WORK ITEM
Transcribe every record verbatim.

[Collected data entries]
--*--

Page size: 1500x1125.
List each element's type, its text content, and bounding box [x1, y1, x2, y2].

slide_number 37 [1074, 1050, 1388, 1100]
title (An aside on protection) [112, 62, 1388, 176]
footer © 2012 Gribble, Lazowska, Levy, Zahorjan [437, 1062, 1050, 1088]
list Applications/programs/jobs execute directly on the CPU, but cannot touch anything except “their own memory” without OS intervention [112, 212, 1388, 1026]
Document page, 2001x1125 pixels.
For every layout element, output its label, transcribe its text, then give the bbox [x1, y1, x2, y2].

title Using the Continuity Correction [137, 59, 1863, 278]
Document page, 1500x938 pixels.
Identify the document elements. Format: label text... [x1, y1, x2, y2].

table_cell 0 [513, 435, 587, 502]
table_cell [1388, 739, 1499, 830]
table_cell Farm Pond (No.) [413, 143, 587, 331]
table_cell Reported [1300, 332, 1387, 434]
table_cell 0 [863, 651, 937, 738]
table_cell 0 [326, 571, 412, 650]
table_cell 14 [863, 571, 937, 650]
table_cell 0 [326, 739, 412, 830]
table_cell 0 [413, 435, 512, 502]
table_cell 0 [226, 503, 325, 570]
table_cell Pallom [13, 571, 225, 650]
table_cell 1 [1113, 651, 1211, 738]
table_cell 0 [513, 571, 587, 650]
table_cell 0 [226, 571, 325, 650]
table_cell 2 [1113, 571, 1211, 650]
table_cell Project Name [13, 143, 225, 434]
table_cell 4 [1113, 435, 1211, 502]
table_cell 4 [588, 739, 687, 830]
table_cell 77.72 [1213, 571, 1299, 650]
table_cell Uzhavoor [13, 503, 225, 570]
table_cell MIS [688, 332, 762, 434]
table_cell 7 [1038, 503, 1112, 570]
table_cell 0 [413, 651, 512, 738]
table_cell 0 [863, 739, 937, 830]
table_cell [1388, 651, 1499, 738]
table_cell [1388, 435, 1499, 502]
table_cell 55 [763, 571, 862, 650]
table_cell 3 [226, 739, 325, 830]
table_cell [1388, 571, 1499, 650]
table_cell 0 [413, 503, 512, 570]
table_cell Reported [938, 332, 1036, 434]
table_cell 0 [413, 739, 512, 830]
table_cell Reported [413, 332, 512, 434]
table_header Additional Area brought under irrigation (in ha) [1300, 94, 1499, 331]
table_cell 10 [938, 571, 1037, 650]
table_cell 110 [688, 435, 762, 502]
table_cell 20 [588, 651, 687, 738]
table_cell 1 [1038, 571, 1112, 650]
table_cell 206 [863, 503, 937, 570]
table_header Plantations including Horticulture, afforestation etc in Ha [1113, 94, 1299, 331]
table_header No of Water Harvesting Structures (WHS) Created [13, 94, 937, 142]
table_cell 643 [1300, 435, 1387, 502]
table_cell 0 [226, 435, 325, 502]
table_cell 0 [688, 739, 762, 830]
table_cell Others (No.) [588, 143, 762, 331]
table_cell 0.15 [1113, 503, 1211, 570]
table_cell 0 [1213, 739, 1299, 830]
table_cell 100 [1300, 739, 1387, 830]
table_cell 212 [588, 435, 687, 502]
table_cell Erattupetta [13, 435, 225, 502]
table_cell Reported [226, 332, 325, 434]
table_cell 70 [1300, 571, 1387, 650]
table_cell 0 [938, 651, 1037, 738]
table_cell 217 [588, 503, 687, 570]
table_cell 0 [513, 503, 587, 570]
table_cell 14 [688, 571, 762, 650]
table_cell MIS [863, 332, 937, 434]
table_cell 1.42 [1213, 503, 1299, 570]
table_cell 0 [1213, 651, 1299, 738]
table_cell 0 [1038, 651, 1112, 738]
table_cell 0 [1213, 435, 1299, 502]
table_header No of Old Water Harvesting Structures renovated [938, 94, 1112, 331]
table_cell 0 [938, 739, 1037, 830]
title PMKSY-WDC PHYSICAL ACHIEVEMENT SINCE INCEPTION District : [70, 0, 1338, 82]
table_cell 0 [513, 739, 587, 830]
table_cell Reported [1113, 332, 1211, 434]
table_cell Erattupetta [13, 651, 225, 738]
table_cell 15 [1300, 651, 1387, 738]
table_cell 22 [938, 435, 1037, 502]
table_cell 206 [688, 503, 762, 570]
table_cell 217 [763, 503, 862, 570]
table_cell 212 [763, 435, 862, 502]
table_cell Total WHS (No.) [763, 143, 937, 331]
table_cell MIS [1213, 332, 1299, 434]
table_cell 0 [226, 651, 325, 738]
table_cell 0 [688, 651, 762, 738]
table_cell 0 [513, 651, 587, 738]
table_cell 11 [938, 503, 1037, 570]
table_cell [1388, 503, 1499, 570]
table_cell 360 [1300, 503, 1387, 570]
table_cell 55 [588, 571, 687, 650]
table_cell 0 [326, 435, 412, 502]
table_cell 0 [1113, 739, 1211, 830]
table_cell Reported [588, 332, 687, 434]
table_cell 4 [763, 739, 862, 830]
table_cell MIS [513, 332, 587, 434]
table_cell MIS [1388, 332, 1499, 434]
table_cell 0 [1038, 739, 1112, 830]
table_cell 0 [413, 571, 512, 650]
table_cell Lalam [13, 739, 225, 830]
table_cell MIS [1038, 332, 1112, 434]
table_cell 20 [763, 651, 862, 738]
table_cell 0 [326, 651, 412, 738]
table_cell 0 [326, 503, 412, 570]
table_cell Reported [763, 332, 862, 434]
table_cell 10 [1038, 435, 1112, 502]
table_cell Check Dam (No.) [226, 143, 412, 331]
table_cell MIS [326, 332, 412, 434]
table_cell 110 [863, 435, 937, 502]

--*--

ANSWER BOX
Page size: 1500x1125.
List each element's type, its text content, and bounding box [x1, y1, x2, y2].

slide_number 37 [1074, 1050, 1388, 1100]
title (An aside on protection) [112, 62, 1388, 176]
footer © 2012 Gribble, Lazowska, Levy, Zahorjan [437, 1062, 1050, 1088]
list Applications/programs/jobs execute directly on the CPU, but cannot touch anything except “their own memory” without OS intervention [112, 212, 1388, 1026]
Document page, 2001x1125 pixels.
For every layout element, output its label, transcribe its text, then give the bbox [x1, y1, x2, y2].

title Using the Continuity Correction [137, 59, 1863, 278]
Document page, 1500x938 pixels.
Identify the document elements. Format: label text... [x1, y1, x2, y2].

table_cell 0 [513, 435, 587, 502]
table_cell [1388, 739, 1499, 830]
table_cell Farm Pond (No.) [413, 143, 587, 331]
table_cell Reported [1300, 332, 1387, 434]
table_cell 0 [863, 651, 937, 738]
table_cell 0 [326, 571, 412, 650]
table_cell 14 [863, 571, 937, 650]
table_cell 0 [326, 739, 412, 830]
table_cell 0 [413, 435, 512, 502]
table_cell 0 [226, 503, 325, 570]
table_cell Pallom [13, 571, 225, 650]
table_cell 1 [1113, 651, 1211, 738]
table_cell 0 [513, 571, 587, 650]
table_cell 0 [226, 571, 325, 650]
table_cell 2 [1113, 571, 1211, 650]
table_cell Project Name [13, 143, 225, 434]
table_cell 4 [1113, 435, 1211, 502]
table_cell 4 [588, 739, 687, 830]
table_cell 77.72 [1213, 571, 1299, 650]
table_cell Uzhavoor [13, 503, 225, 570]
table_cell MIS [688, 332, 762, 434]
table_cell 7 [1038, 503, 1112, 570]
table_cell 0 [413, 651, 512, 738]
table_cell 0 [863, 739, 937, 830]
table_cell [1388, 651, 1499, 738]
table_cell [1388, 435, 1499, 502]
table_cell 55 [763, 571, 862, 650]
table_cell 3 [226, 739, 325, 830]
table_cell [1388, 571, 1499, 650]
table_cell 0 [413, 503, 512, 570]
table_cell Reported [938, 332, 1036, 434]
table_cell 0 [413, 739, 512, 830]
table_cell Reported [413, 332, 512, 434]
table_header Additional Area brought under irrigation (in ha) [1300, 94, 1499, 331]
table_cell 10 [938, 571, 1037, 650]
table_cell 110 [688, 435, 762, 502]
table_cell 20 [588, 651, 687, 738]
table_cell 1 [1038, 571, 1112, 650]
table_cell 206 [863, 503, 937, 570]
table_header Plantations including Horticulture, afforestation etc in Ha [1113, 94, 1299, 331]
table_header No of Water Harvesting Structures (WHS) Created [13, 94, 937, 142]
table_cell 643 [1300, 435, 1387, 502]
table_cell 0 [226, 435, 325, 502]
table_cell 0 [688, 739, 762, 830]
table_cell Others (No.) [588, 143, 762, 331]
table_cell 0.15 [1113, 503, 1211, 570]
table_cell 0 [1213, 739, 1299, 830]
table_cell 100 [1300, 739, 1387, 830]
table_cell 212 [588, 435, 687, 502]
table_cell Erattupetta [13, 435, 225, 502]
table_cell Reported [226, 332, 325, 434]
table_cell 70 [1300, 571, 1387, 650]
table_cell 0 [938, 651, 1037, 738]
table_cell 217 [588, 503, 687, 570]
table_cell 0 [513, 503, 587, 570]
table_cell 14 [688, 571, 762, 650]
table_cell MIS [863, 332, 937, 434]
table_cell 1.42 [1213, 503, 1299, 570]
table_cell 0 [1213, 651, 1299, 738]
table_cell 0 [1038, 651, 1112, 738]
table_cell 0 [1213, 435, 1299, 502]
table_header No of Old Water Harvesting Structures renovated [938, 94, 1112, 331]
table_cell 0 [938, 739, 1037, 830]
title PMKSY-WDC PHYSICAL ACHIEVEMENT SINCE INCEPTION District : [70, 0, 1338, 82]
table_cell 0 [513, 739, 587, 830]
table_cell Reported [1113, 332, 1211, 434]
table_cell Erattupetta [13, 651, 225, 738]
table_cell 15 [1300, 651, 1387, 738]
table_cell 22 [938, 435, 1037, 502]
table_cell 206 [688, 503, 762, 570]
table_cell 217 [763, 503, 862, 570]
table_cell 212 [763, 435, 862, 502]
table_cell Total WHS (No.) [763, 143, 937, 331]
table_cell MIS [1213, 332, 1299, 434]
table_cell 0 [226, 651, 325, 738]
table_cell 0 [688, 651, 762, 738]
table_cell 0 [513, 651, 587, 738]
table_cell 11 [938, 503, 1037, 570]
table_cell [1388, 503, 1499, 570]
table_cell 360 [1300, 503, 1387, 570]
table_cell 55 [588, 571, 687, 650]
table_cell 0 [326, 435, 412, 502]
table_cell 0 [1113, 739, 1211, 830]
table_cell Reported [588, 332, 687, 434]
table_cell 4 [763, 739, 862, 830]
table_cell MIS [513, 332, 587, 434]
table_cell MIS [1388, 332, 1499, 434]
table_cell 0 [1038, 739, 1112, 830]
table_cell 0 [413, 571, 512, 650]
table_cell Lalam [13, 739, 225, 830]
table_cell MIS [1038, 332, 1112, 434]
table_cell 20 [763, 651, 862, 738]
table_cell 0 [326, 651, 412, 738]
table_cell 0 [326, 503, 412, 570]
table_cell Reported [763, 332, 862, 434]
table_cell 10 [1038, 435, 1112, 502]
table_cell Check Dam (No.) [226, 143, 412, 331]
table_cell MIS [326, 332, 412, 434]
table_cell 110 [863, 435, 937, 502]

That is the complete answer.